Jones is no stranger to the type of hatred that's allowed to filter through Twitter's porous anti-harassment policies. Opponents of the all-female Ghostbusters reboot have been virulently voicing their distaste with the film's new direction since it was first announced in 2015, claiming its more diverse (albeit, still mostly white) casting decision "ruined their childhood," or was part of a nefarious SJW agenda. Most of these remarks were centralized on YouTube or Reddit, however, the movie's actors were also confronted by their critics on Twitter. Earlier this year, a subset of people who accused the film's writers of stereotyping Jones' character (a black, "street savvy" New York transportation employee) nearly pushed the actress to abandon her account after Twitter users began to personally attack her online.
Former Twitter CEO, Dick Costolo, once admitted the platform sucks at "dealing with abuse and trolls," and that they've sucked at it for years. None of this is new. But hey, Twitter just launched a new application process for fancy blue checkmarks, so if all else fails, maybe try to get verified. Seriously. Will checkmarks for everyone solve the problem of harassment? Probably not, but it's better than the status quo.
Update: Tuesday, July 19:
According to a statement provided to BuzzFeed News and Recode, Twitter has permanently suspended Breitbart editor Milo Yiannopoulos for organizing and inciting targeted abuse online. The decision to revoke his access was reportedly in response to the harassment of actress Leslie Jones, which Yiannopoulos actively participated in and helped to instigate.
This isn't the first time Twitter has taken disciplinary action against the alt-right icon. Earlier this year, Yiannopoulos lost his verification for allegedly violating Twitter's abusive behavior policy—a move that Breitbart likened to "declaring war on conservative media." Yiannopoulos' account, which had nearly 400,000 followers as of today, has been temporarily suspended before, but only for brief amounts of time.
In its most recent statement, Twitter admits that "many people believe we have not done enough to curb this type of behavior." A spokesperson for the company repeated the assurance that the company is investing heavily in better anti-harassment tools, but it remains unclear what exactly that means, and when any changes might happen.
It's worth noting that Twitter's response to the recent attacks has resulted in the banning of only a single user, as far as we can tell. And the company's decision to chop the head off the snake, so to speak, could instigate an avalanche of residual harassment toward other individuals. What is clear, however, is that Twitter has experimented with warnings and permanent suspensions in the past, and yet here we are. Has anything really changed?

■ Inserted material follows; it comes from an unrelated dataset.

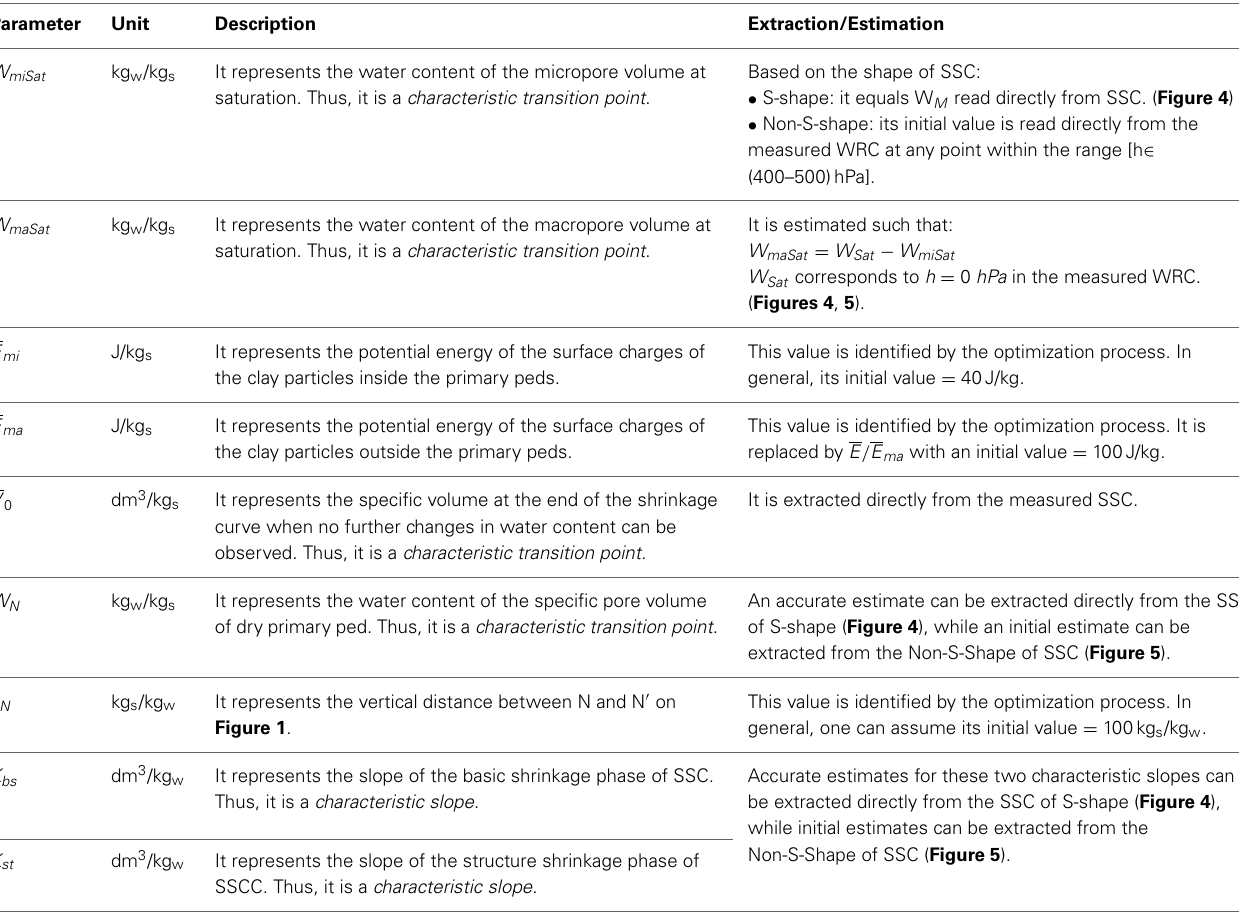
Table 2 | A summary for all the characteristic parameters, included in this study, for both WRC and SSC.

Below is Twitter's statement regarding Yiannopoulos:
"People should be able to express diverse opinions and beliefs on Twitter. But no one deserves to be subjected to targeted abuse online, and our rules prohibit inciting or engaging in the targeted abuse or harassment of others. Over the past 48 hours in particular, we've seen an uptick in the number of accounts violating these policies and have taken enforcement actions against these accounts, ranging from warnings that also require the deletion of Tweets violating our policies to permanent suspension.
We know many people believe we have not done enough to curb this type of behavior on Twitter. We agree. We are continuing to invest heavily in improving our tools and enforcement systems to better allow us to identify and take faster action on abuse as it's happening and prevent repeat offenders. We have been in the process of reviewing our hateful conduct policy to prohibit additional types of abusive behavior and allow more types of reporting, with the goal of reducing the burden on the person being targeted. We'll provide more details on those changes in the coming weeks."